The Canadian Pension Plan (CPP) is one of the most important government programs for our aging population. It supplies a small but key amount of money every year for a person after they retire. Despite it being a universal program, however, many people aren’t sure how to apply and the different scenarios that happen when they apply.
Today, we look at how to apply for the CPP, when to apply and why you should think carefully about your own application. A quick note before we dig in. There are technically two pension programs for Canadians: the CPP and the QPP (Quebec Pension Plan). While much of the information provided here can apply to both, it’s important to research the specifics of QPP if that is your program.
How do you Apply for the CPP?
The CPP application is found directly on the Canadian government website. This page offers you a simple way to apply and go through all the steps properly. Before you begin, you will need to make sure you qualify and think about when you would like your benefits to start (more on that in the following section). The site lets you apply either online or via a paper application, if you are more comfortable with a physical document.
When Should you Apply for the Canadian Pension?
You can start getting your CPP benefits at 60. From there, you can choose three options of when your benefits will start:
- As soon as you qualify
- The month after your 65th birthday
- A specific date of your choosing before the age of 70
Essentially, the amount you get every month depends on your contributions throughout your lifetime, your average income throughout your life and when you started drawing CPP. In general, your monthly amount will decrease by 0.6% each month (7.2% per year) that you start drawing benefits before the age of 65. So, if you draw starting at exactly 63, your monthly amount will decrease by 14.4%.
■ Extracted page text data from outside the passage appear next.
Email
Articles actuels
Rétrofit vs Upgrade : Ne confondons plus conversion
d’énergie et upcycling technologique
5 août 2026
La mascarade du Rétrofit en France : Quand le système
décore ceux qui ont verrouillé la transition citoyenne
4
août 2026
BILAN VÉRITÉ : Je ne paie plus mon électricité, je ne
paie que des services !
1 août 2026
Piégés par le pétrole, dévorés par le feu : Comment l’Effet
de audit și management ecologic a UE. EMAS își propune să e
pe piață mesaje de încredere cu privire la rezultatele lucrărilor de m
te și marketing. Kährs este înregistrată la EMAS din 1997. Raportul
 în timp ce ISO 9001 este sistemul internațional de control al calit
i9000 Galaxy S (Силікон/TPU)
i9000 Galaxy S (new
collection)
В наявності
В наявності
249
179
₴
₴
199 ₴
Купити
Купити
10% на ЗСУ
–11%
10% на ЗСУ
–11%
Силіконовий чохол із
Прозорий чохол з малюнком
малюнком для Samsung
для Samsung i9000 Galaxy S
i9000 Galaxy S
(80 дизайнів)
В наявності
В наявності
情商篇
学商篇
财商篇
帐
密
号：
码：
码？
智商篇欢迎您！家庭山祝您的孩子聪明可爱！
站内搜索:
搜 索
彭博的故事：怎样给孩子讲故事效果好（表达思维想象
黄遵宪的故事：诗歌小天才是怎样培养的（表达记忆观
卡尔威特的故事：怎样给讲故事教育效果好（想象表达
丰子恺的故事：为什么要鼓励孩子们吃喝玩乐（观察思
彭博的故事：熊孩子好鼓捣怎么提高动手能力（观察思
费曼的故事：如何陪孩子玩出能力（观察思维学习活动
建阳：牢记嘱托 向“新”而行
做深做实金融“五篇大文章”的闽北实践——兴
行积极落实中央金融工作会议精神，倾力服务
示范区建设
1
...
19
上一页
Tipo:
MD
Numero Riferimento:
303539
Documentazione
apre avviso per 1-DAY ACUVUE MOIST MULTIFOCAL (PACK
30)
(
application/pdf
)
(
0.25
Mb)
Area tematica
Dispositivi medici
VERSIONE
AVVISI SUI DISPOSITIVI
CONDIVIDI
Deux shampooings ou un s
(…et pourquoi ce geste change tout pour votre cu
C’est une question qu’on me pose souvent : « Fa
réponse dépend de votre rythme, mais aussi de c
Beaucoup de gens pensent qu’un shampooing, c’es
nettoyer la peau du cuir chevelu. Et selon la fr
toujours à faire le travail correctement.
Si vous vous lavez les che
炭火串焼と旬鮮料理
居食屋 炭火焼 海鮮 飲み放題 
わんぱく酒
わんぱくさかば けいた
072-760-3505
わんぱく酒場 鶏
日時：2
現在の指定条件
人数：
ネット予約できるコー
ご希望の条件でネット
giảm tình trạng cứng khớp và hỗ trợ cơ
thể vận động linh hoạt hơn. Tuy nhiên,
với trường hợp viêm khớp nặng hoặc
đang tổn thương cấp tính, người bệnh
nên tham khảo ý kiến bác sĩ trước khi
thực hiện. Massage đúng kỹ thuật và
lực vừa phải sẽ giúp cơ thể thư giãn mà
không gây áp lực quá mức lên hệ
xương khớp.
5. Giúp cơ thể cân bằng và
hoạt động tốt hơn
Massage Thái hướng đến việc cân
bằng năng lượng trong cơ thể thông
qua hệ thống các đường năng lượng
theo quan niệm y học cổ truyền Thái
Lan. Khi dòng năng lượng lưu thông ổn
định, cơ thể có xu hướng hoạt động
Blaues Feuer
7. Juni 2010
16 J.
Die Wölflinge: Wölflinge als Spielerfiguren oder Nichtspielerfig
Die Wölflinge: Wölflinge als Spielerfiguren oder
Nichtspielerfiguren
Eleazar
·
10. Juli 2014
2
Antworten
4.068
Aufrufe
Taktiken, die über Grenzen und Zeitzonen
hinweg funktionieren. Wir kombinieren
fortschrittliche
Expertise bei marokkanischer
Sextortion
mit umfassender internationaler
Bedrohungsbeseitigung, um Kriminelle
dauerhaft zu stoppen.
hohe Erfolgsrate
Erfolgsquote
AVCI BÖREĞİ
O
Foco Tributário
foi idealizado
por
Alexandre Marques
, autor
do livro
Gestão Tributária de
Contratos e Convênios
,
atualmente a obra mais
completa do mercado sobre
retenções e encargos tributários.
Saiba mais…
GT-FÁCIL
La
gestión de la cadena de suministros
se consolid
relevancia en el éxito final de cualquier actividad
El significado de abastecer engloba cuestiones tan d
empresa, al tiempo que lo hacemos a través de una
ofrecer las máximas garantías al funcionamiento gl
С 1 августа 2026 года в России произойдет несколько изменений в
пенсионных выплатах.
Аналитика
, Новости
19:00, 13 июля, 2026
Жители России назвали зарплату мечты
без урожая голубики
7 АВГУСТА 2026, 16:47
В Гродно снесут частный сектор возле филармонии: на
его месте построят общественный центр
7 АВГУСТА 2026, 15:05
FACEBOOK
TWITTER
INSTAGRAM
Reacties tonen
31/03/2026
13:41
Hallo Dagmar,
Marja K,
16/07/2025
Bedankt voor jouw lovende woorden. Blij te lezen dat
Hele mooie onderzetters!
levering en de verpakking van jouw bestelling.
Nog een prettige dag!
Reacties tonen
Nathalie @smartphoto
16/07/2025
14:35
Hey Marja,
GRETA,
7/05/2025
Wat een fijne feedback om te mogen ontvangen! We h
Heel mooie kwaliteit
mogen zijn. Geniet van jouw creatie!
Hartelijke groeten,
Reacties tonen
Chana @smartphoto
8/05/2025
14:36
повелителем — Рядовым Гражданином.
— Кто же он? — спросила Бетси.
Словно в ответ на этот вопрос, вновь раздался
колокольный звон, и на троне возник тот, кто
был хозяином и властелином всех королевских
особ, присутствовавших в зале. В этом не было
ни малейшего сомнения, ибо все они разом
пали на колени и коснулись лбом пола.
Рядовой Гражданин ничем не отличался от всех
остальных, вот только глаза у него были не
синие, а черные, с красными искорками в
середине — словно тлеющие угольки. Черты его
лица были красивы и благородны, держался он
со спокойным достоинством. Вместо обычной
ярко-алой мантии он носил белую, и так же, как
Your monthly amount will increase by 0.7% each month (8.4% per year) that you start drawing benefits after 65. So, if you start at 70, your monthly amount will increase by 42%.
In general, people start drawing earlier if they planned to retire early and aren’t dependent on the CPP for their retirement income. It’s also something to consider if genetic factors will lead to a shorter lifespan. The only reason to wait until 70 for most people is because they are still working and contributing to the CPP. While you can work and draw at the same time, CPP benefits are taxable.